Jewish Cultural Heritage: Educational programme, Warsaw, POLAND (Education, training and awareness-raising)
Since 2013, the Museum of the History of Polish Jews POLIN has organised thousands of activities for hundreds of thousands of participants, while their on-line resources have reached millions. The jury states that this ambitious project on Jewish culture - supported with EEA and Norway grants –  has established a safe place for intercultural dialogue, which serves as an important lesson for our contemporary world.

Advanced Master in Structural Analysis of Monuments and Historical Constructions, European programme coordinated in Guimarães, PORTUGAL (Education, training and awareness-raising)
This Erasmus+ master programme, jointly organised by partner universities from four countries, is the only international programme which specifically addresses the conservation of historical structures and the various threats these structures face. With hundreds of students from 62 different countries, the jury applauds its great international value and acknowledges its global outreach as a noteworthy model. 

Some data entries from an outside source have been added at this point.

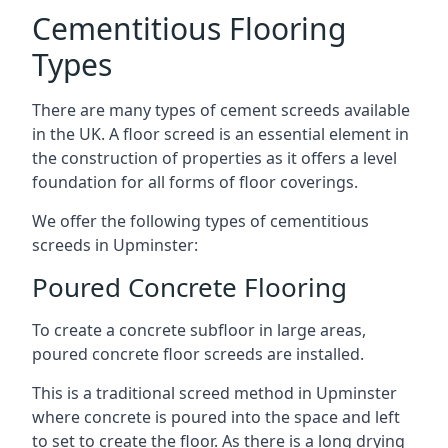
Cementitious Flooring
Types
There are many types of cement screeds available
in the UK. A floor screed is an essential element in
the construction of properties as it offers a level
foundation for all forms of floor coverings.
We offer the following types of cementitious
screeds in Upminster:
Poured Concrete Flooring
To create a concrete subfloor in large areas,
poured concrete floor screeds are installed.
This is a traditional screed method in Upminster
where concrete is poured into the space and left
to set to create the floor. As there is a long drying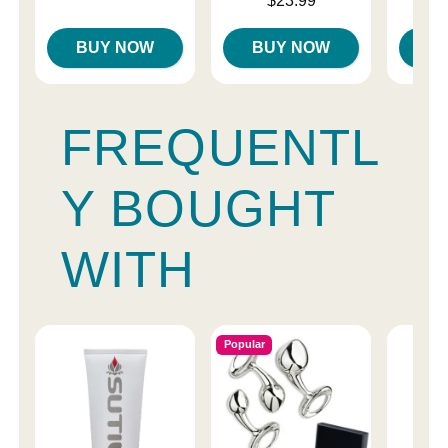
$23.99
Highest price is
BUY NOW
BUY NOW
B
FREQUENTL
Y BOUGHT
WITH
Popular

SAMPHIRE: Maritime heritage project in western Scotland, UNITED KINGDOM (Education, training and awareness-raising)
Through their holistic approach towards the safeguarding of Scottish underwater heritage, SAMPHIRE - a collaboration of researchers from Scotland, Spain and Australia – has revealed and recorded over 100 new maritime archaeological sites. The jury appreciates the project’s commitment to engaging and learning from local communities and the way in which they have shown that working together can lead to great discoveries.